Stacking can be used to blend the predictions of models of different types (e.g., combining tree-based models with linear models).

This makes it effective at capturing a wide variety of patterns in the data.

It’s often used in machine learning competitions for achieving high performance.

Stacking in Trading

Example: Meta-Strategy Development

Stacking involves combining predictions from multiple diverse trading models using another model (meta-learner) that decides how to best combine these predictions to make a final trading decision.

This allows traders to triangulate and leverage the strengths of different approaches.

Implementation

A trader might develop a variety of trading models based on different methodologies – e.g., technical factors (like volume, market microstructure), fundamental factors (economic indicators), sentiment analysis (NLP to understand social media sentiment) – and use their predictions as inputs to a meta-model.

The meta-model, possibly a machine learning algorithm, learns how to best combine these inputs to make more accurate final predictions about market movements or asset prices.

 

Comparison: Bagging vs. Boosting vs. Stacking

Effectiveness

All three methods can improve model performance compared to a single model.

The effectiveness depends on the problem, the underlying data, and the choice of base models.

Bias-Variance Tradeoff

  • Bagging is mainly used to reduce variance
  • Boosting is used to reduce both bias and variance, and
  • Stacking can potentially reduce both but depends heavily on the choice of meta-learner.

Complexity and Speed

Boosting and stacking are generally more computationally intensive than bagging.

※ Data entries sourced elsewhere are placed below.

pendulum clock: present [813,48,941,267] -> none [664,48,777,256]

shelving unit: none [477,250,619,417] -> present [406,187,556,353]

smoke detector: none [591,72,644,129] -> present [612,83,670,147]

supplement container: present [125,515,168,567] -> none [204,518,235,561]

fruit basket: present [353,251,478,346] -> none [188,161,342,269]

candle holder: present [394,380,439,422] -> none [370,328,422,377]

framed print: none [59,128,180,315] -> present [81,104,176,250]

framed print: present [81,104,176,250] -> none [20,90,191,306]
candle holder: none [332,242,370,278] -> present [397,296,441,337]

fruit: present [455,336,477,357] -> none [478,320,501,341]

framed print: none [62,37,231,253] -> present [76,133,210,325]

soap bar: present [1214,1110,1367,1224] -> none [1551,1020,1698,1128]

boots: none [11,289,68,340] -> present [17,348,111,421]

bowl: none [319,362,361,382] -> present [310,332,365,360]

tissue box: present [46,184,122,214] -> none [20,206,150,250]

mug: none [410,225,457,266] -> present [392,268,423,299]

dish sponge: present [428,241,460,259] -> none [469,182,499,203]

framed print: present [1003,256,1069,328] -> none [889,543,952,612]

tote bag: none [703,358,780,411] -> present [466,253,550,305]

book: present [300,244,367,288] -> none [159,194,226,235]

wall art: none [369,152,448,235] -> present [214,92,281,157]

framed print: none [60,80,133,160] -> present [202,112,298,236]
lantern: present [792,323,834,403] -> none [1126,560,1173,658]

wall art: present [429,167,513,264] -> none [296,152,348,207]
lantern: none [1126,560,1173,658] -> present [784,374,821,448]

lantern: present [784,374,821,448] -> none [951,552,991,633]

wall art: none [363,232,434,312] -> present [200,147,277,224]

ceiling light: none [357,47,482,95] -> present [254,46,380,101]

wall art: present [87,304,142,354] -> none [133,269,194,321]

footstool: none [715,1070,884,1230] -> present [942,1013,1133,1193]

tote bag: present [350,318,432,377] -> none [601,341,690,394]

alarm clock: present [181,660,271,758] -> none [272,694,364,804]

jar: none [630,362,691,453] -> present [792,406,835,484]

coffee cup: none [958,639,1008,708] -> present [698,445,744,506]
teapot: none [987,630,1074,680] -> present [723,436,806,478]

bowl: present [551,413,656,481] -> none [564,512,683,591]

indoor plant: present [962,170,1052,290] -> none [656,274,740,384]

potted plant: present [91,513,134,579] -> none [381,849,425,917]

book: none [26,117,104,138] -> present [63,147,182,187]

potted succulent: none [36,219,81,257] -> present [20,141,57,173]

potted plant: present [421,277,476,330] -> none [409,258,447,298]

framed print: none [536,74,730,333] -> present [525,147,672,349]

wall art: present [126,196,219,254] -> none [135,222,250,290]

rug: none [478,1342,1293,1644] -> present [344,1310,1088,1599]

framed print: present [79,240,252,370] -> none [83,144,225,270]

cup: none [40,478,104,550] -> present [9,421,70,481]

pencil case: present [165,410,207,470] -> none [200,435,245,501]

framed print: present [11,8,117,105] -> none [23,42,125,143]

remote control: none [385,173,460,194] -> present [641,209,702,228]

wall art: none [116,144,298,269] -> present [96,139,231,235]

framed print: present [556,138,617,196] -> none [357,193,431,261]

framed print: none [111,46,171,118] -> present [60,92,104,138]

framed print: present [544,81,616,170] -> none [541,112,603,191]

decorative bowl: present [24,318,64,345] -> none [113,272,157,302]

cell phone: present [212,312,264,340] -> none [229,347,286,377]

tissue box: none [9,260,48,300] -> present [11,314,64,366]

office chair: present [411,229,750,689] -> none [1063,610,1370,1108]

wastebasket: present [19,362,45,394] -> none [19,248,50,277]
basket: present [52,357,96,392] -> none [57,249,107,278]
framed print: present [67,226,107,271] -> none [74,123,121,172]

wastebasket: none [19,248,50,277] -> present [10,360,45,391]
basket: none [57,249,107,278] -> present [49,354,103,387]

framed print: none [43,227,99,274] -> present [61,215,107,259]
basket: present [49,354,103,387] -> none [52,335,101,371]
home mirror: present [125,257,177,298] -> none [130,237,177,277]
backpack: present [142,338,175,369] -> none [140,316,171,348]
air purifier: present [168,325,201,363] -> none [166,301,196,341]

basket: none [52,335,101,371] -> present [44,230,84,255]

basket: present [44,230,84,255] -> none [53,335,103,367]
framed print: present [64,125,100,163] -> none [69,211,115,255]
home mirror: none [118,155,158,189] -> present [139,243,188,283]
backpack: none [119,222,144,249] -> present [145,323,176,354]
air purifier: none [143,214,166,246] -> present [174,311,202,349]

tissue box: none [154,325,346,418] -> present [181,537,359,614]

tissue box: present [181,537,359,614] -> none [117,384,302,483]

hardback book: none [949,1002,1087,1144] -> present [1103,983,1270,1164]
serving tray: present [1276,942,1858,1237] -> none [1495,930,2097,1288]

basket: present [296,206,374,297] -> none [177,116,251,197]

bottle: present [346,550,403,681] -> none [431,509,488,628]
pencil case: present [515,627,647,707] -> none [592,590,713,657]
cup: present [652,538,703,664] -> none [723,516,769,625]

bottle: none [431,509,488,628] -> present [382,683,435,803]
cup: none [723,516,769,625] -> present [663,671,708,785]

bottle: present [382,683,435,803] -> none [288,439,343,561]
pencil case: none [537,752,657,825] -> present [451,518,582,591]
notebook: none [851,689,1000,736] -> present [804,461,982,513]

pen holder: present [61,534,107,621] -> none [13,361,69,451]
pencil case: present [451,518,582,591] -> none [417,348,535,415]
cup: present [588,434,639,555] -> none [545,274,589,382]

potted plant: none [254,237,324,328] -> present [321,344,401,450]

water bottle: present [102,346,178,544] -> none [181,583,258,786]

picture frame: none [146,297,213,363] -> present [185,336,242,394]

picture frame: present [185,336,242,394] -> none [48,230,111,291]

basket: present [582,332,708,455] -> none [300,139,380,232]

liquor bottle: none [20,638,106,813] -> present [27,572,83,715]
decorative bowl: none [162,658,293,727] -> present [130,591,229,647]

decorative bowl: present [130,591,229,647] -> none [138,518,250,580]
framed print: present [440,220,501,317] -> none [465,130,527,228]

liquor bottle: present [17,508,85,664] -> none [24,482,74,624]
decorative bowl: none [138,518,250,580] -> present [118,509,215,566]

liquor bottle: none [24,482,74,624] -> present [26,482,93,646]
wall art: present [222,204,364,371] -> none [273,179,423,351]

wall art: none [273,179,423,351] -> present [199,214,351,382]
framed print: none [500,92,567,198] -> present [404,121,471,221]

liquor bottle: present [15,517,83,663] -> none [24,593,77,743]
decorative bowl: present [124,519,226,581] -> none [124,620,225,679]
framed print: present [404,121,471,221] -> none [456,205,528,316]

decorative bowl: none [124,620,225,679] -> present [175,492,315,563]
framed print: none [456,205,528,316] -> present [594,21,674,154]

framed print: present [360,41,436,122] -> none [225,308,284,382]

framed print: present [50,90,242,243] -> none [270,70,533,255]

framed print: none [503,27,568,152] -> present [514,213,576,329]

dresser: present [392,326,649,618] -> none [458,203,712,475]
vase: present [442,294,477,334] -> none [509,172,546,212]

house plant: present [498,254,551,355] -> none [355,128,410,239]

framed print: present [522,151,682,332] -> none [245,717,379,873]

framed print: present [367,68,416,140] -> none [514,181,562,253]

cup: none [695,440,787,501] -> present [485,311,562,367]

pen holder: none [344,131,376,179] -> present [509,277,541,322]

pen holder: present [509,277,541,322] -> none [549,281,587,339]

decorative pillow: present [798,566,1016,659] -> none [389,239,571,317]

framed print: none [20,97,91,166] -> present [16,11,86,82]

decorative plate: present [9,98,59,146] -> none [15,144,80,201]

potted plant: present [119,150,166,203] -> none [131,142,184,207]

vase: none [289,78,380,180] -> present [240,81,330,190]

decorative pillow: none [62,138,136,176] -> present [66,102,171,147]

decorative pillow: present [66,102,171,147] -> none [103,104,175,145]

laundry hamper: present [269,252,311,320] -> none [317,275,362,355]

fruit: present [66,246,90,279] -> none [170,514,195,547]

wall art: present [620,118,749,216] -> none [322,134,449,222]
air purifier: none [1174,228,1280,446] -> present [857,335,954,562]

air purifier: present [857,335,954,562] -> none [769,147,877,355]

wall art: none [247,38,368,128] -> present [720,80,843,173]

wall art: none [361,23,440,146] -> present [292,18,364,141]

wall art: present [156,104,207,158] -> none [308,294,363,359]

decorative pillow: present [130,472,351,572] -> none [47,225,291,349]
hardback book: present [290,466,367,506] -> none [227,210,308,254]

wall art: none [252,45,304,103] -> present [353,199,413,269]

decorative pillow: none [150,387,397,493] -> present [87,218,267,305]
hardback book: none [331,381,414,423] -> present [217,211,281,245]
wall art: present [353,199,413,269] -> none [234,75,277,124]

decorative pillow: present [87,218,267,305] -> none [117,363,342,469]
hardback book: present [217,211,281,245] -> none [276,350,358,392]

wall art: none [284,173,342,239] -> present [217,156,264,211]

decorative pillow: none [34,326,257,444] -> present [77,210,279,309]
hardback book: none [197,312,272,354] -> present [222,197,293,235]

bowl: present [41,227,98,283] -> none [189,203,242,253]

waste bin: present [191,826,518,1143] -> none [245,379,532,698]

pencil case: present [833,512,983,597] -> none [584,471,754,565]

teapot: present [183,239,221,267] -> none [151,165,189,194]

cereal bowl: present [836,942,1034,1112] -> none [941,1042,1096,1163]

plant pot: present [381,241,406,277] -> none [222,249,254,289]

Boosting, due to its sequential nature, can be slower and harder to parallelize compared to bagging and stacking.

 

Conclusion

Bagging, boosting, and stacking are ensemble techniques in machine learning that can materially improve model performance.

The choice between them depends on the:

  • specific requirements of the task, including the need to reduce bias or variance
  • computational constraints, and
  • types of models being combined

In each of our examples, the key advantage is the reduction of risk (variance) through diversification (bagging), improvement of strategy adaptiveness – i.e., bias reduction (boosting), and leveraging the strengths of multiple strategies (stacking).

It’s important for traders to thoroughly backtest and validate these ensemble methods in simulated environments before applying them to live trading due to the complexities and risks involved.